Martin Hielscher (Hg.), Helge Malchow (Hg.)

Der schöne Überfluss

Texte zu Leben und Werk von Uwe Timm
Cover: Der schöne Überfluss
Kiepenheuer und Witsch Verlag, Köln 2005
ISBN 9783462034615
Gebunden, 280 Seiten, 19,90 EUR

Klappentext

Am 30. März 2005 wurde Uwe Timm 65 - Schriftsteller, Kritiker und Weggefährten zeigen, was er und sein Werk ihnen bedeuten. Dieser Geburtstag eröffnet die Möglichkeit, einen der bedeutendsten und anregendsten Schriftsteller der Gegenwart auf neue Weise zu sehen: mit den Augen derer, die ihn und sein breites literarisches Schaffen begleiten.
Die Bedeutung und die Wirkung eines Schriftstellers lassen sich neben seinen Büchern auch daran ablesen, wer sich auf welche Art und Weise mit ihm beschäftigt. Indem dieser Band viele der wichtigsten Autoren, Kritiker, Publizisten und Literaturwissenschaftler unserer Zeit mit ihren persönlichen Beiträgen zum Werk und der Person Uwe Timms versammelt, belegt er genau dies: dass Uwe Timm seit fast 35 Jahren mit seinen Romanen, Kinderbüchern und Drehbüchern, aber auch mit seiner Persönlichkeit und seinem Auftritt Menschen bewegt, anregt und begeistert.
Die Beiträge stammen von: Wolfgang Balk, Keith Bullivant, F.C. Delius, Liane Dirks, Ulrich Dittmann, Manfred Durzak, Gerd Fuchs, Mattheo Galli, Mathias Greffrath, Ulrich Greiner, Detlev Grumbach, Peter Härtling, Sven Hanuschek, Ludwig Harig, Hartmut von Hentig, Martin Hielscher, Joachim Kalka, Michael Krüger, Dagmar Leupold, Paul-Michael Lützeler, Helge Malchow, Renate Matthaei, Klaus Meyer-Minnemann, Reinhold Neven Du Mont, Olaf Petersenn, Hermann Peter Piwitt, Günther Rohrbach, Joachim Sartorius, Michael Schneider, Egon Schwarz, Jens Sparschuh, Tilman Spengler, Hartmut Steinecke, Martin Walser und Dieter Wellershoff.

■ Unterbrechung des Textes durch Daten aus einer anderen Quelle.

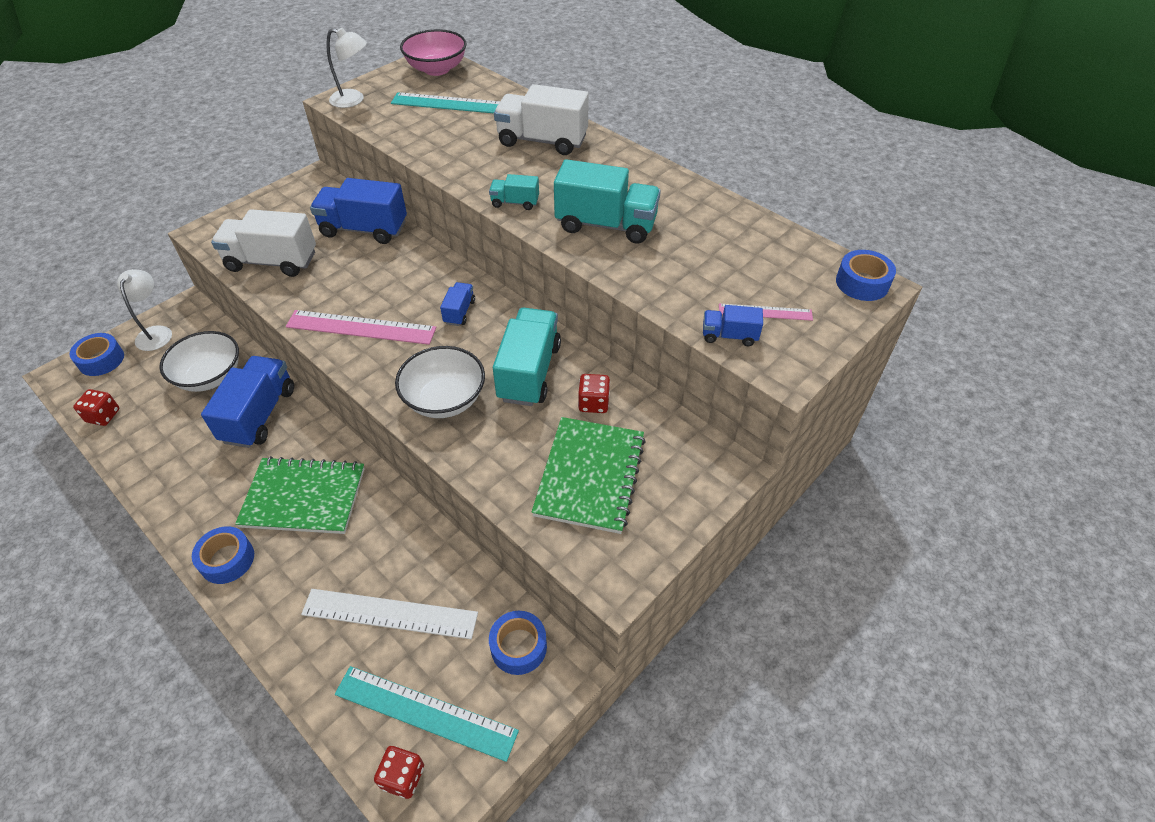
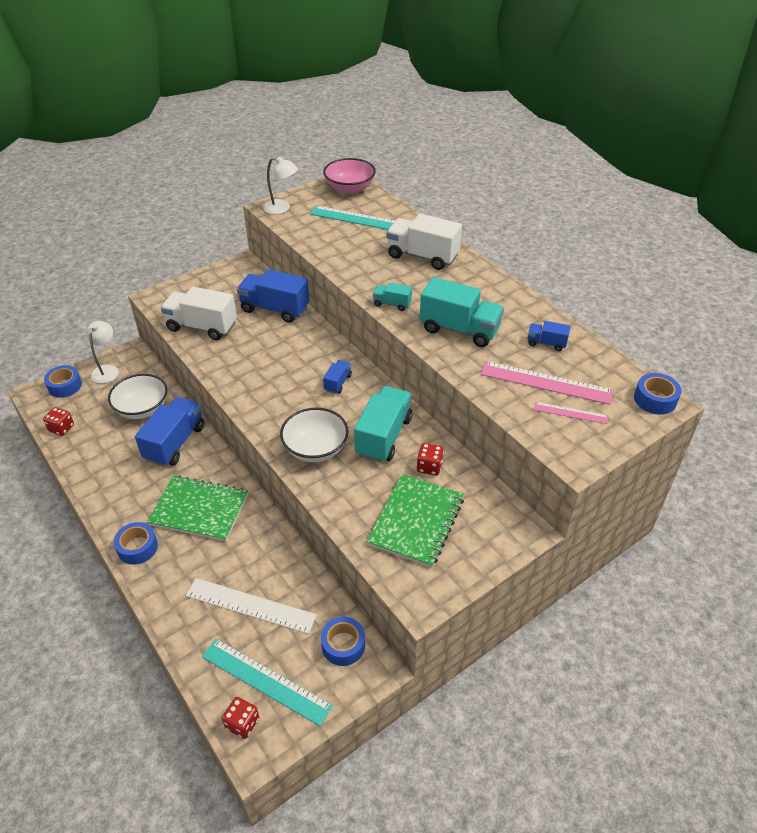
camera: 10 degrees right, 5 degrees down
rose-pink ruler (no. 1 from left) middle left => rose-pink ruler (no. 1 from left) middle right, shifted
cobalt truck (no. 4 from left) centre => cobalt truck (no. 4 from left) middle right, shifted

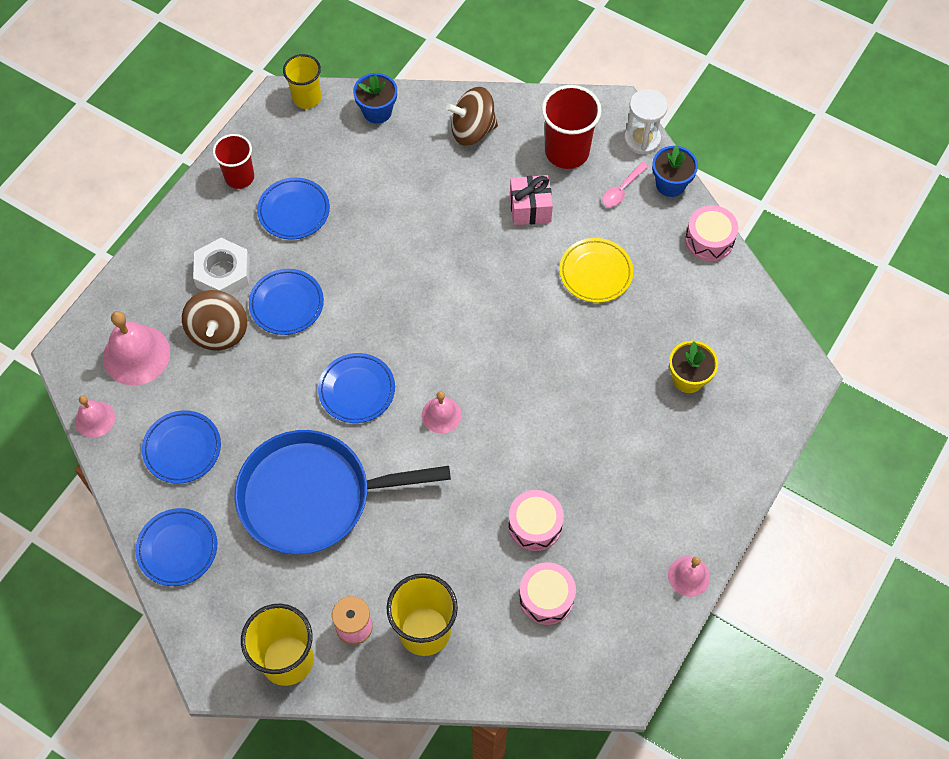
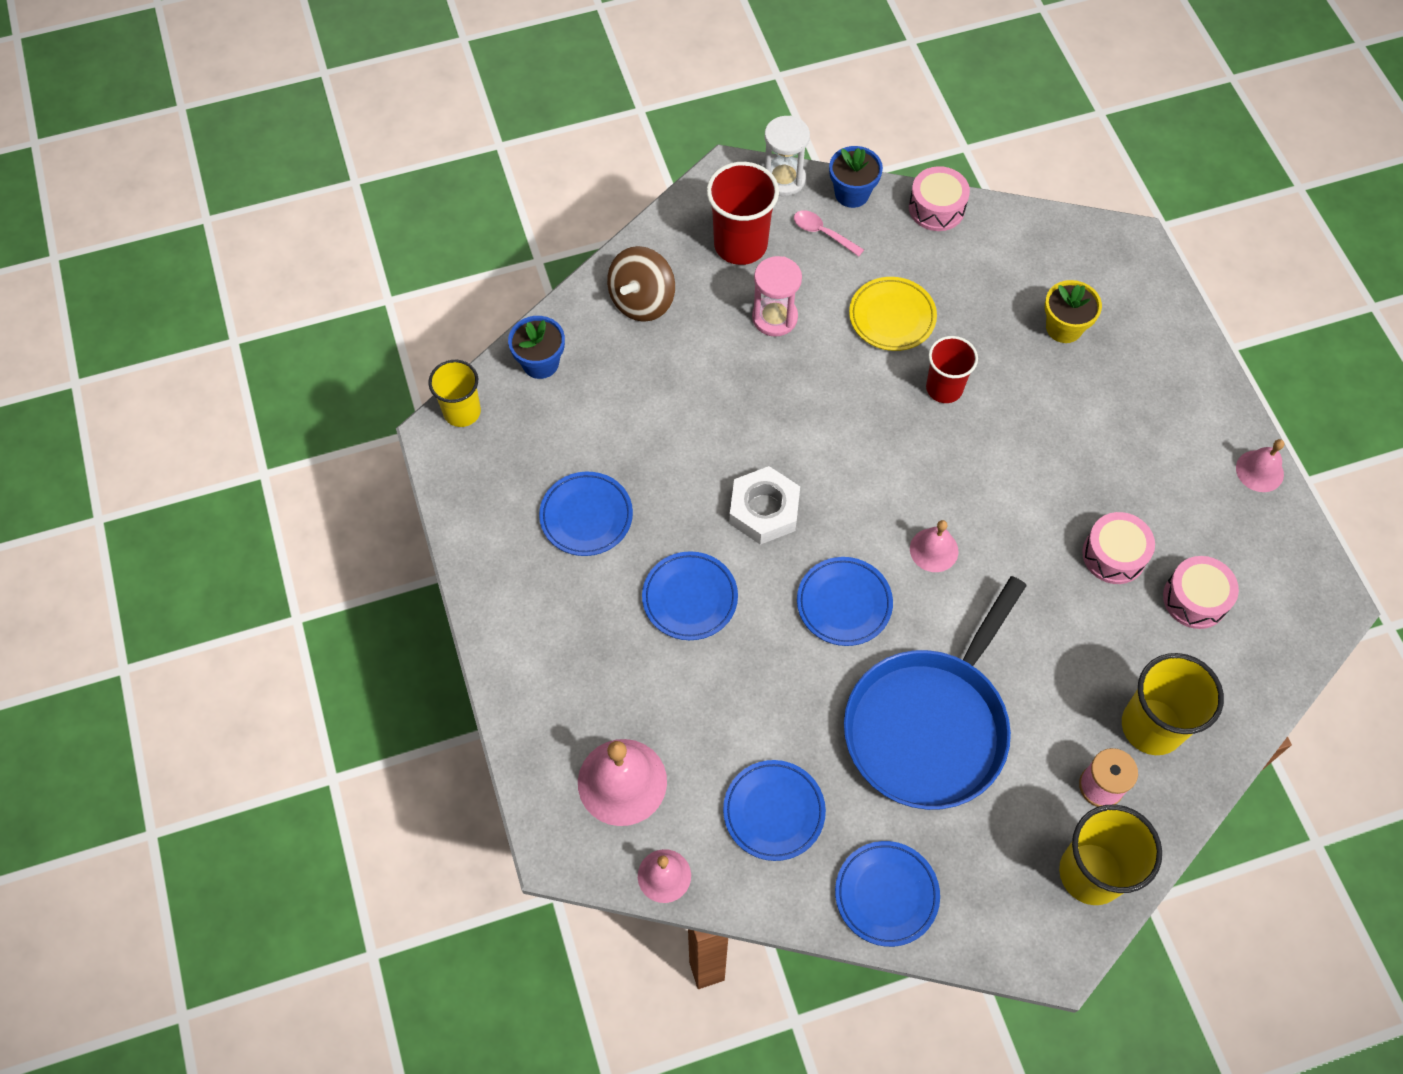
camera: 50 degrees left, 0 degrees up
brown toy top (no. 1 from left) middle left => nothing
pure white nut middle left => pure white nut centre, shifted
crimson beaker (no. 1 from left in the first image) top left => crimson beaker (no. 2 from left) middle right, shifted
rose-pink gift top centre => rose-pink hourglass top centre
rose-pink teaspoon top centre, 135 degrees clockwise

Rezensionsnotiz zu Frankfurter Allgemeine Zeitung, 23.05.2005

Sandra Kerschbaumer hat zwei Bücher zu Leben und Werk von Uwe Timm gelesen, die aus Anlass seines 65. Geburtstages erschienen sind. Knapp wendet sie sich dem von Helge Malchow herausgegebenen Sammelband zu, in dem Freunde und Schriftstellerkollegen ihre Gratulationen vorbringen. Es sind neben überschwänglichen Geburtstagswünschen, wie sie beispielsweise Dagmar Leupold in Form eines "Gelegenheitsgedichts" vorträgt, jedoch durchaus auch "nüchterne und sachkundige" Stimmen in diesem Band vereint, versichert die Rezensentin. Hier verweist sie auf den Beitrag von Paul Michael Lützeler, der "Symbole der Diktatur" in Timms Roman "Der Schlangenbaum" untersucht und Olaf Petersens Nachweis von "Schelmenroman"-Mustern in "Kopfjäger".